В итоге, после многочисленных дорогостоящих выкрутасов, моим ребятам удалось слегка остудить разрушительные тенденции этой мадам, но урон все равно оказался весьма ощутимым. Люси получила дом. Ей ежемесячно причитались одиннадцать тысяч долларов в виде алиментов, а также деньги на содержание ребенка. Учитывая мой успех в последнее время, я мог себе это позволить, и, разумеется, я хотел, чтобы Кейтлин имела все, чего бы она только пожелала. Но мне было неприятно думать, что первые двести тысяч от моего общего дохода мне уже не принадлежат. Еще мне не понравился пункт, который эта стерва Левин таки включила в соглашение: Люси могла переехать вместе с Кейтлин в другой город, если этого потребует ее карьера.
Через четыре месяца после того, как наш бракоразводный процесс был завершен, она воспользовалась этим своим правом, получив предложение возглавить отдел по подбору кадров в какой-то компании по компьютерному обеспечению в графстве Марин. Внезапно вышло так, что моя дочь уже не жила рядом со мной. Я уже не мог сбежать из-за стола и отправиться с ней на полдня после школы в Малибу или на каток в Вествуде. Вдруг оказалось, что ради свидания с дочерью нужно лететь целый час, а с учетом того, что серии шли в производство одна за одной, я мог выкроить время для такой поездки не более раза в месяц. Это беспокоило меня до такой степени, что я часто не спал ночами и бродил по огромной квартире на верхнем этаже, которую мы с Салли сняли, и думал, зачем же я разбил свою семью. Я знал все причины: наш брак с Люси стал безжизненным… безукоризненный стиль и блестящий интеллект мисс Бирмингем… соблазнительная инерция, сопутствующая успеху… И желание забыть навсегда длинные годы неудач. В минуты отчаяния (в четыре утра) я не мог не думать: почему я пал так легко, стоило только подтолкнуть? Разумеется, я мог уговорить Люси простить меня. Наверное, мы могли бы попробовать начать все сначала.

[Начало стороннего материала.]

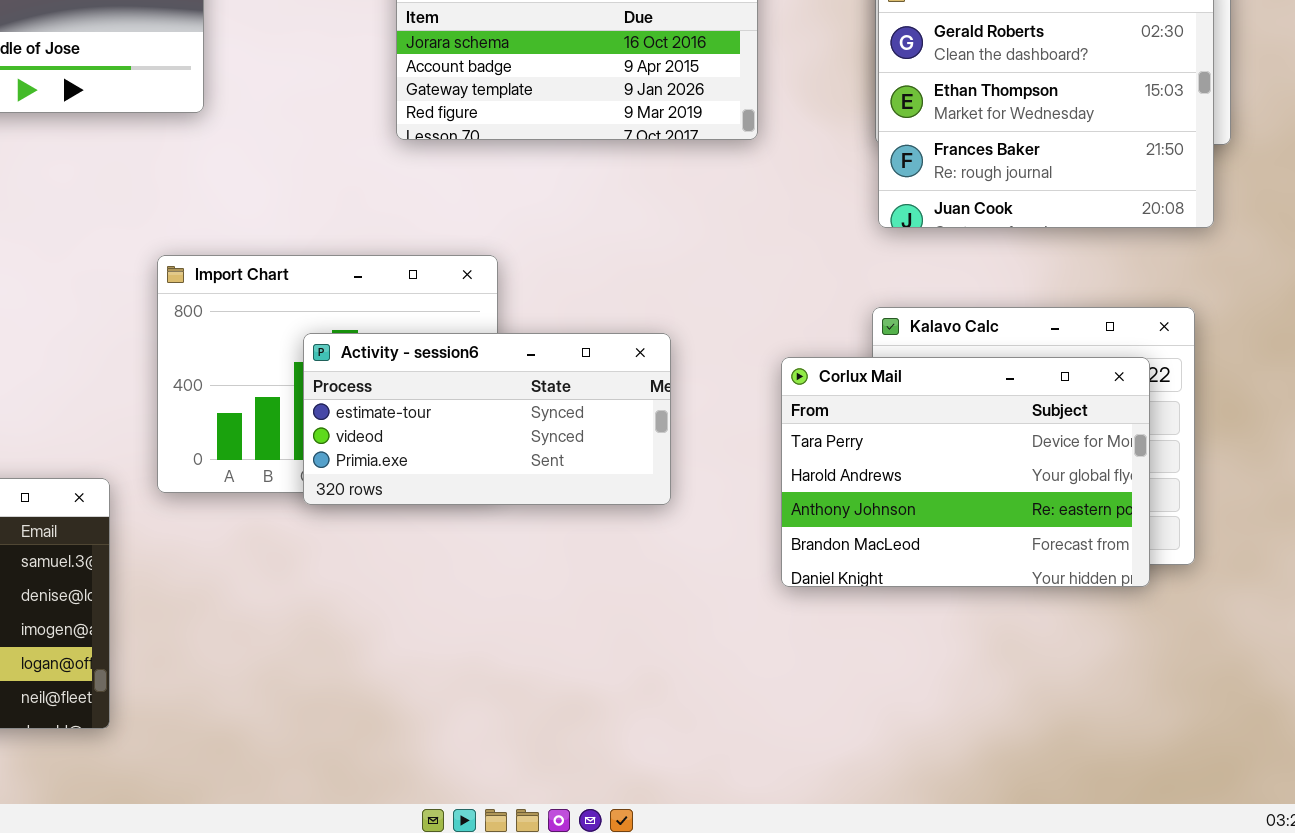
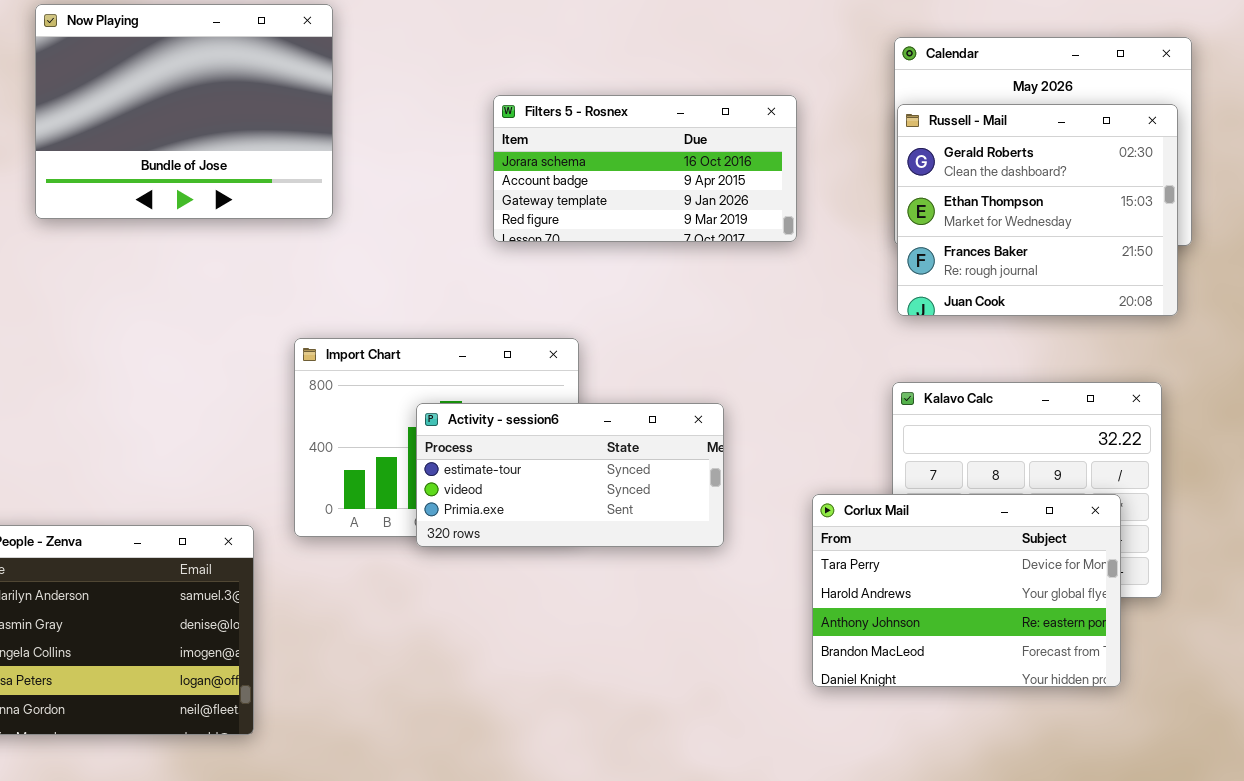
Corlux Mail: [781,357,1150,587] -> [812,494,1121,687], moved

Но потом наступало утро, меня поджидал неоконченный сценарий, надо было торопиться на встречу, посетить презентацию под ручку с Салли… Одним словом, безжалостный круговорот, сопутствующий успеху. Именно этот круговорот и позволял временно забыть о терзающей душу вине и о постоянной неуверенности по поводу всего в этой моей новой жизни.
Разумеется, новости об изменениях в моем статусе быстро стали достоянием гласности. Все говорили правильные сочувственные слова (во всяком случае, в лицо) о неизбежных трудностях, сопутствующих разводу. Тот факт, что я «сбежал» (пользуясь этим общепринятым выражением) с одной из самых известных телевизионных менеджеров, ничуть не испортил мне репутацию. Напротив, я взошел на ступеньку выше, или как сказал мне Брэд Брюс: «Все знали, что ты умный парень, Дэвид. Теперь же все будут думать, что ты действительно очень умен».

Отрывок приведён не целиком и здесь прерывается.